Domenica, 14 Luglio 2024
il passo indietro / Cina

La Cina nega di aver vietato gli iPhone ai dipendenti pubblici

Dopo la diffusione della notizia del bando sull'utilizzo dell'iPhone, le azioni Apple hanno bruciato circa 200 miliardi di dollari di capitalizzazione di Borsa

Lo scontro sempre meno velato tra Cina e Stati Uniti si declina in diversi aspetti. È di qualche giorno fa la notizia, diffusa dal quotidiano statunitense Wall Street Journal, della decisione del governo cinese di vietare ai funzionari delle agenzie governative centrali di utilizzare gli iPhone della Apple e altri dispositivi di marca straniera per il lavoro e di non portarli in ufficio. Una decisione che però oggi 13 settembre è stata smentita da Pechino, che nega persino l'esistenza di leggi che vietino ai funzionari di acquistare o utilizzare dispositivi e telefoni stranieri per motivi di sicurezza.

Ma facciamo un passo indietro. Lo scorso 6 settembre, il  Wall Street Journal, citando persone che hanno familiarità con la questione, ha riportato la notizia che i dipendenti pubblici avevano ricevuto una comunicazione da parte dei loro superiori in chat o in riunioni sul posto di lavoro per non usare lo smartphone con la mela. Secondo il quotidiano statunitense, la misura era contenuta in una direttiva diramata con lo scopo di ridurre la dipendenza della tecnologia estera e migliorare la sicurezza informatica, priorità del leader cinese Xi Jinping. Ma sarebbe anche un messaggio indirizzato agli Stati Uniti: Pechino sarebbe pronta a colpire persino un colosso come Apple pur di frenare le intenzioni di Washington di imporre ulteriori restrizioni su microchip e tecnologia. 

Perché la Cina vieta gli iPhone 

Il Wall Street Journal aveva riferito per primo la mossa della Cina, seguito poi da Bloomberg secondo cui Pechino intendeva estendere il divieto a carico delle agenzie sostenute dal governo e delle società statali, ampliando l'effetto della politica restrittiva in modo molto più ampio in un'economia pianificata e centralizzata.

Ma a distanza di una settimana, Pechino tenta di mettere le cose in chiaro.

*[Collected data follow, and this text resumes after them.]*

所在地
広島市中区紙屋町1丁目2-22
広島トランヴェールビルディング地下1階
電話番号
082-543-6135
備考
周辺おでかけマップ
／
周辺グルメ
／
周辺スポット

La portavoce del ministero degli Esteri Mao Ning, nel corso del briefing quotidiano, ha affermato che la Cina ha sempre "avuto un atteggiamento aperto nei confronti delle imprese finanziate dall'estero" e che "tratta sia le imprese nazionali sia quelle finanziate dall'estero allo stesso modo e su un piano di parità". Il governo, inoltre, "attribuisce grande importanza all'informazione e alla sicurezza informatica".

La guerra dei chip tra Usa e Cina riguarda anche noi

Dopo la diffusione della notizia del bando sull'utilizzo dell'iPhone, le azioni Apple hanno bruciato circa 200 miliardi di dollari di capitalizzazione di Borsa nel paio di sedute della scorsa settimana successive. Apple domina il mercato degli smartphone di fascia alta nel Paese e l'azienda considera la Cina uno dei suoi mercati principali: la Repubblica popolare rappresenta circa il 19% delle entrate complessive per l'impresa che fu di Steve Jobs. Nel 2022, il 10 per cento di tutti gli smartphone venduti dentro la Grande Muraglia erano di Cupertino. Secondo diverse stime, gli utenti di iPhone nel Paese asiatico sarebbero poco meno di 110 milioni. Pechino vuole tenere Apple lontana dal circolo delle sanzioni incrociate. Almeno per ora.